(Pose estimation data)
....................
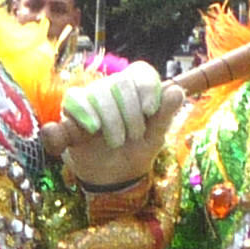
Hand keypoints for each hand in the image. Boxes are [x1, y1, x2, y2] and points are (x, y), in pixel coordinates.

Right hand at [45, 63, 183, 190]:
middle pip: (121, 82)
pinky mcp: (72, 107)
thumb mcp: (155, 137)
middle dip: (131, 112)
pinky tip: (95, 128)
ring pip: (100, 91)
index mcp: (136, 90)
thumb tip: (177, 91)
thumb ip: (165, 115)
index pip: (140, 71)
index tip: (150, 111)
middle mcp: (113, 87)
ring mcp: (92, 95)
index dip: (147, 87)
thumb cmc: (135, 151)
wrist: (112, 177)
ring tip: (117, 141)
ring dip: (112, 120)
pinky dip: (86, 112)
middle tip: (135, 136)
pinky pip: (76, 98)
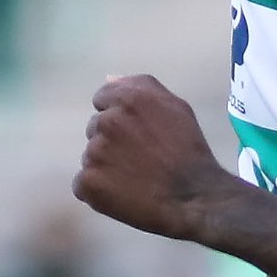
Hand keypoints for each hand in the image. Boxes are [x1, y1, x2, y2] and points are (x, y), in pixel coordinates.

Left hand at [71, 75, 230, 244]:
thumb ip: (141, 86)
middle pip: (95, 128)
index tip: (136, 134)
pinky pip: (83, 184)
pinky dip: (98, 191)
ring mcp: (93, 153)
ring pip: (91, 156)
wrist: (193, 198)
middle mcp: (106, 122)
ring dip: (106, 166)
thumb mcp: (176, 107)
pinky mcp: (88, 182)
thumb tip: (109, 79)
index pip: (102, 99)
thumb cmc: (189, 151)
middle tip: (140, 159)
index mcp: (127, 99)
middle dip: (112, 141)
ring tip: (134, 179)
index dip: (119, 117)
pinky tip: (121, 195)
....................
Task requirements » Beginning with the line containing "ring dip: (112, 120)" and ending with the last line of the data, output those lines exactly and nothing more. Omit every picture.

Answer to this exercise »
ring dip: (112, 120)
pinky dip: (86, 112)
middle tip: (135, 136)
pinky pip: (76, 98)
Hand keypoints for each hand in the image. Boxes are [x1, y1, x2, y2] and points are (x, y), in pixel coordinates.

Left hand at [71, 75, 230, 244]:
thumb ip: (141, 86)
middle pip: (95, 128)
index tip: (136, 134)
pinky pip: (83, 184)
pinky dip: (98, 191)
ring mcp: (93, 153)
ring pip: (91, 156)
wrist: (193, 198)
middle mcp: (106, 122)
ring dip: (106, 166)
thumb mcp: (176, 107)
pinky mcp: (88, 182)
thumb tip: (109, 79)
index pip: (102, 99)
thumb cmc: (189, 151)
middle tip: (140, 159)
index mcp: (127, 99)
middle dip: (112, 141)
ring tip: (134, 179)
index dip: (119, 117)
pinky tip: (121, 195)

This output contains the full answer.